The retriever had been designed for just the problem Leonard faced. Nicknamed Rex after the designer’s hunting dog, the retriever moved containers in and out of the room. Operating on a gridwork of overhead rails, Rex could be sent to any location in the room, where talon-shaped hooks dropped down to pick up the designated canister. Rex could have lifted D24 and taken it to the specially designed conveyor attached to the glove boxes, allowing closer inspection without undue risk to the workers.

But Rex, like many of the plant’s highly sophisticated, custom pieces of equipment, was broken. It was seldom used and hard to keep maintained. Repairs were expensive and in this case, parts were nearly impossible to buy. In the past, Rex’s parts were made here in the plant, but those operations had been shut down years before. The only alternative was to send someone into the room; at best a risky and complex process not undertaken lightly. Someone would have to go inside, in a suit capable of spacewalk, using supplied air, and manually move the can to a glovebox where it could be retrieved and opened. No one knew what moving the can would do.

The implications of sending someone into the room sobered him, and Leonard read the concern in Chet’s face.
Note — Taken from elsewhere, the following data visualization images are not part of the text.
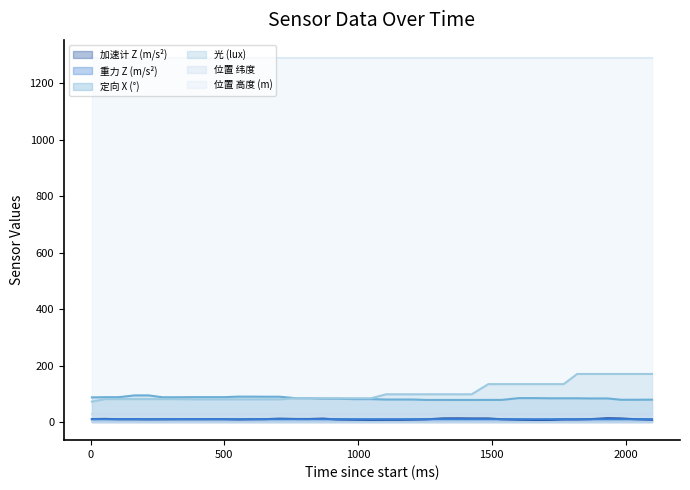

Reading left to right, transcribe all the data shown in this chart.

加速计 Z (m/s²) (line): 10.3	10.9	9.8	9.8	9.2	9.5	9.7	9.8	9.9	9.9	9.0	9.6	9.9	11.6	10.6	10.6	11.8	8.9	7.9	7.4	7.6	7.6	8.4	9.3	12.5	12.7	12.3	12.3	9.6	8.0	7.1	7.3	9.0	9.0	10.0	13.2	12.3	9.9	8.0
重力 Z (m/s²) (line): 9.7	9.7	9.7	9.8	9.8	9.8	9.8	9.8	9.8	9.8	9.8	9.8	9.8	9.8	9.8	9.8	9.8	9.8	9.7	9.7	9.7	9.7	9.7	9.8	9.8	9.8	9.7	9.8	9.7	9.7	9.7	9.6	9.7	9.7	9.6	9.7	9.7	9.7	9.7
定向 X (°) (line): 87.1	87.8	87.8	94.2	94.2	87.6	87.6	87.9	87.9	87.9	89.8	89.8	89.4	89.4	84.1	84.1	82.4	82.4	80.9	80.9	79.5	79.5	79.5	78.0	78.0	78.0	78.0	78.2	78.2	84.5	84.5	83.8	83.8	83.8	83.3	83.3	78.7	78.7	79.0
光 (lux) (line): 72.0	81.0	81.0	81.0	81.0	81.0	81.0	80.0	80.0	80.0	80.0	80.0	80.0	80.0	84.0	84.0	84.0	84.0	84.0	84.0	98.0	98.0	98.0	98.0	98.0	98.0	98.0	134.0	134.0	134.0	134.0	134.0	134.0	170.0	170.0	170.0	170.0	170.0	170.0
位置 纬度 (line): 29.4	29.4	29.4	29.4	29.4	29.4	29.4	29.4	29.4	29.4	29.4	29.4	29.4	29.4	29.4	29.4	29.4	29.4	29.4	29.4	29.4	29.4	29.4	29.4	29.4	29.4	29.4	29.4	29.4	29.4	29.4	29.4	29.4	29.4	29.4	29.4	29.4	29.4	29.4
位置 高度 (m) (line): 1289.0	1289.0	1289.0	1289.0	1289.0	1289.0	1289.0	1289.0	1289.0	1289.0	1289.0	1289.0	1289.0	1289.0	1289.0	1289.0	1289.0	1289.0	1289.0	1289.0	1289.0	1289.0	1289.0	1289.0	1289.0	1289.0	1289.0	1289.0	1289.0	1289.0	1289.0	1289.0	1289.0	1289.0	1289.0	1289.0	1289.0	1289.0	1289.0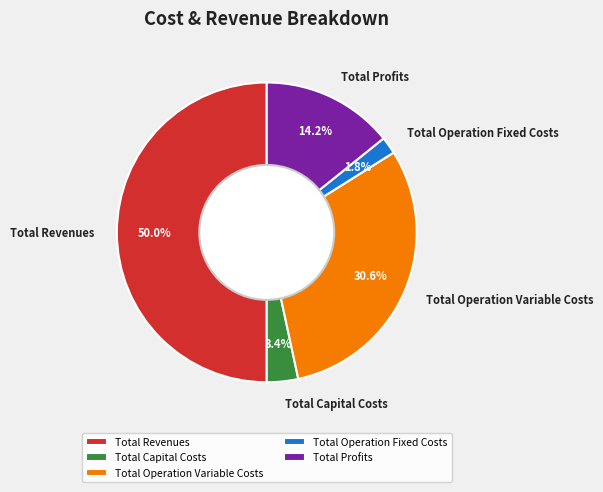

Combined, do Total Capital Costs and Total Revenues account for over 50%?

Yes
Suddenly, he heard the faint rattle again, and both his and Chet’s eyes were drawn into the room. The movement was distinctly perceptible; a vibrating, shaking movement of the can. It lasted maybe a second or two, then stopped.

“Did you see it?” Leonard asked.

“Yeah, I think so,” Chet replied.

“You heard it too. Right?”

Chet looked at Leonard, then away. “Maybe. I’m not sure.”

Leonard picked up the nearby wall phone and got Jerry in the control room. Still no response from the instrumentation. Jerry thought they were pulling his leg. Leonard and Chet agreed to watch and wait. If it moved again, they would report it.

That had been hours ago, and still no movement; no change in the readings. Leonard leaned his head against the glass and briefly closed his eyes. Exhaustion caused by tension filled his frame, and a single drop of sweat crossed his forehead and traveled down his cheek to his chin. He didn’t notice when it splatted on the steel window frame, appearing nearly black in the greenish light. His eyes opened to stare again at the canister …bathed in the greenish light, in the eerily silent and still room.